Sunday, March 29, 2009

Urine Protein Analysis Can Detect Kidney Rejection in Transplant Patients

More than 50% of kidney transplants fail over time. This is obviously a very high number, and kidney failure can be life threatening. Currently, the only method that is available to predict whether the transplanted kidney is being rejected or not is to get a very invasive kidney biopsy. There are generally two ways of kidney rejection: interstitial fibrosis/tubular atrophy & chronic antibody-mediated rejection. While both of these conditions will lead to kidney dysfunction, they have very different outcomes. It is important to identify which type of rejection it is, so that doctors can accurately treat the patient with the correct immunosuppressive therapy.

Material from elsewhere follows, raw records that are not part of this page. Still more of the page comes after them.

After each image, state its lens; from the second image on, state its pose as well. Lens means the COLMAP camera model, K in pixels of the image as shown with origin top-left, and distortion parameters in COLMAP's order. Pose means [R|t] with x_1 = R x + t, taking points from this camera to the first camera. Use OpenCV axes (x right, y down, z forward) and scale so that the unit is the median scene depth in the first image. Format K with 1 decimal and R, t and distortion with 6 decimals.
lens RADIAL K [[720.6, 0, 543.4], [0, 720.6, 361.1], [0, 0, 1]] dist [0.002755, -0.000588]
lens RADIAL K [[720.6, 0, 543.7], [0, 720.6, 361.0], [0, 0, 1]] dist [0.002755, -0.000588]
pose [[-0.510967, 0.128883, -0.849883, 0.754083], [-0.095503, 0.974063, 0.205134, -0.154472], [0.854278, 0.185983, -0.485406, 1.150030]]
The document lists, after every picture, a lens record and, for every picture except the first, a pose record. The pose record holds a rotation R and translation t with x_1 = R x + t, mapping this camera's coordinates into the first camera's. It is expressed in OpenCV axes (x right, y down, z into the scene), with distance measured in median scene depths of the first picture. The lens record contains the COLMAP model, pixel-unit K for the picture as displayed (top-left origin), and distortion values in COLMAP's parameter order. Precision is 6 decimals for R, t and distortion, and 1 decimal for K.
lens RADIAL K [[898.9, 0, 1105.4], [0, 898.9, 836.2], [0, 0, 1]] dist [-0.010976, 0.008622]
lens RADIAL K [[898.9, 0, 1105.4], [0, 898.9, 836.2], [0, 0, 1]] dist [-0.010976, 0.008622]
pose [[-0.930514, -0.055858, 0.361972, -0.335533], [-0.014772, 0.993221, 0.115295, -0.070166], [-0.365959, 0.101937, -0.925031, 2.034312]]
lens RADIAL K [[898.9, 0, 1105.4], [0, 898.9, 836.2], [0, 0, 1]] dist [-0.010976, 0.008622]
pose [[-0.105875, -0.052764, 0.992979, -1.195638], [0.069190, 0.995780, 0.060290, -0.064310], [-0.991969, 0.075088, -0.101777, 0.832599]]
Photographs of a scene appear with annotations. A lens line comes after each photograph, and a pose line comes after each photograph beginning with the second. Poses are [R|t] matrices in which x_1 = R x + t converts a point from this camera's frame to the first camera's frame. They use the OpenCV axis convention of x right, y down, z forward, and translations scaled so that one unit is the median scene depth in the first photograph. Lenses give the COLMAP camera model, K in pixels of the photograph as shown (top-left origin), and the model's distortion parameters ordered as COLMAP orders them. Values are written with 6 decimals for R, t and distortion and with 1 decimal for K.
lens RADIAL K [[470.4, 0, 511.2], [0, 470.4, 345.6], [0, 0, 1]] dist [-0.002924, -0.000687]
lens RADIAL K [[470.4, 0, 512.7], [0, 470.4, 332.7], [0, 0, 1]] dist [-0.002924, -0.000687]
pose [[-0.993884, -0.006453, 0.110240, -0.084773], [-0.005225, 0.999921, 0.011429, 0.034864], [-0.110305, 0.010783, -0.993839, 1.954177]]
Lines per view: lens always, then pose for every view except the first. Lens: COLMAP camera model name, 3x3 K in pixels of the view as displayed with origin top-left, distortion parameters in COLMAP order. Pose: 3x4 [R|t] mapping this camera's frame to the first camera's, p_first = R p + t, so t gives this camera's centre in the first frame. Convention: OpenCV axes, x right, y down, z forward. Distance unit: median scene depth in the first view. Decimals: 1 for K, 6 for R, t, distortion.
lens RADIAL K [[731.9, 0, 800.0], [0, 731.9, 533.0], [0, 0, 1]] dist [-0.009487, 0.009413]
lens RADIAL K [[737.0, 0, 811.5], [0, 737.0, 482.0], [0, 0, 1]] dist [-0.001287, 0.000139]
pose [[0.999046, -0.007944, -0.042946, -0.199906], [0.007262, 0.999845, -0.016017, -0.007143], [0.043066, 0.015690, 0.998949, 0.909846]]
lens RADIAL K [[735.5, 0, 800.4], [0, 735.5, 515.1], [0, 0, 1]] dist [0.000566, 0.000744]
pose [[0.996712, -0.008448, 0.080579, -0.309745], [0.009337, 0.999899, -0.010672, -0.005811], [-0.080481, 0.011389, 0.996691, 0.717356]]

A new study indicates that the analysis of the urine can be critical to understanding which type of failure is occurring. In this study, the researchers were able to correctly predict which type of rejection was occurring 100% of the time. While this study only included fifty people, the results are very impressive. The researchers would analyze the protein in the urine and were able to determine which rejection it was based on the type of protein that they found in that urine. There should be no protein in the urine in a healthy individual, so that is the first clue that there is kidney rejection. However, without knowing which type of rejection it is, it is very difficult to treat the patient appropriately.

I found this article interesting because it made a lot of sense to me. When the blood gets filtered at the glomerulus, it has three barriers that it needs to cross: the capillary endothelium, a basal lamina, and the epithelium of Bowman’s capsule. Under normal circumstances, proteins will not even be able to penetrate the first barrier, the capillary endothelium. While this endothelium is fenestrated, it is not large enough to let proteins through. The next two barriers are even smaller. Perhaps the difference in the proteins that the researchers are finding in the urine is their size. The different types of rejections will destroy these three barriers to a different degree, allowing different sizes of proteins to pass through. The researchers can identify these proteins and noninvasively diagnose the mode of rejection. While this study is very promising, a more wide scaled study needs to be performed to confirm these results.